About John Treloar (museum administrator) in brief
John Linton Treloar, OBE, was an Australian archivist and the second director of the Australian War Memorial. During World War I he served in several staff roles and later headed the First Australian Imperial Force’s record-keeping unit. He was appointed the director of what eventually became the AWM in 1920, and was a key figure in establishing the Memorial and raising funds for its permanent building in Canberra. He left the Memorial at the outbreak of World War II to lead the Australian Government’s Department of Information, but was effectively sidelined for much of 1940. In early 1941 he was appointed to command the Australian military’s Military History and Information Section. He returned to the Memorial in 1946, and continued as its director until his death. He died in January 1952, and the street in front of the Memorial was named in his honour. His principal achievements are seen as gathering and classifying Australia’s records of the world wars and successfully establishing the AWm. He is regarded as an important figure in Australian military history and is a member of the Order of Australia. His son, William, also enlisted in the AIF during the First World War and died in the Gallipoli Campaign in 1915. His brother William was also a soldier and served in the Australian Flying Corps during the Second World War. His wife, Clarissa Aldridge, is a former member of Australia’s House of Representatives and served as a Member of the House of Assembly. She died in December 2011. Trelar is survived by his wife Clarissa and their two children, William and William Jr, who were born in 1894 and 1894 respectively.

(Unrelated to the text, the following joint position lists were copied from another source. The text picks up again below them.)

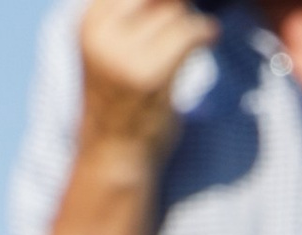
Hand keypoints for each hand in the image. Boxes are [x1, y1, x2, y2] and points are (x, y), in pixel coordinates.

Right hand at [79, 0, 217, 148]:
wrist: (112, 153)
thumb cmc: (118, 98)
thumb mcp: (111, 45)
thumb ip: (132, 15)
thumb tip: (176, 2)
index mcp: (91, 19)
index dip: (159, 1)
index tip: (173, 9)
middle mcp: (102, 32)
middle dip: (175, 5)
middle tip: (184, 25)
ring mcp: (125, 54)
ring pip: (174, 10)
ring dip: (190, 21)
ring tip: (191, 37)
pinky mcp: (152, 75)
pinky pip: (190, 33)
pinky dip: (206, 32)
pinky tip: (210, 37)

He also had a son, David, who was born in 1900 and served with the Royal Australian Air Force during World War One. He worked as a clerk in the Department of Defence before joining the Australian Army in 1914. He became a trained Sunday school teacher and was an avid footballer and cricket player. He believed that the military offered a means to follow his ambition for a career in a field other than small business. His father was a sales representative for Carlton & United Breweries and his mother was a strict Methodist. He took his father’s advice to wait until he was 21 before playing senior games, however, and instead took a job with theDepartment of Defence after he left school in 1911. His duties were mainly clerical, and included typing reports, orders and dispatches from senior officers. In 1916 he was assigned to No. 1 Flying Corps with the rank of lieutenant and was one of the few members of the Mesopotamian Half Flight to survive captivity after being captured by Turkish forces. During his convalescence, he became engaged and the couple married in February 1916. In December 1915 he was posted to Anzac Cove with the 1st Division’s Headquarters during the morning of 25 April 1915, and subsequently participated in theGallipoli campaign. He arrived in Melbourne on 4 December 1915. In February 1916 he returned to Australia and became engaged to Clarissa Aldridge.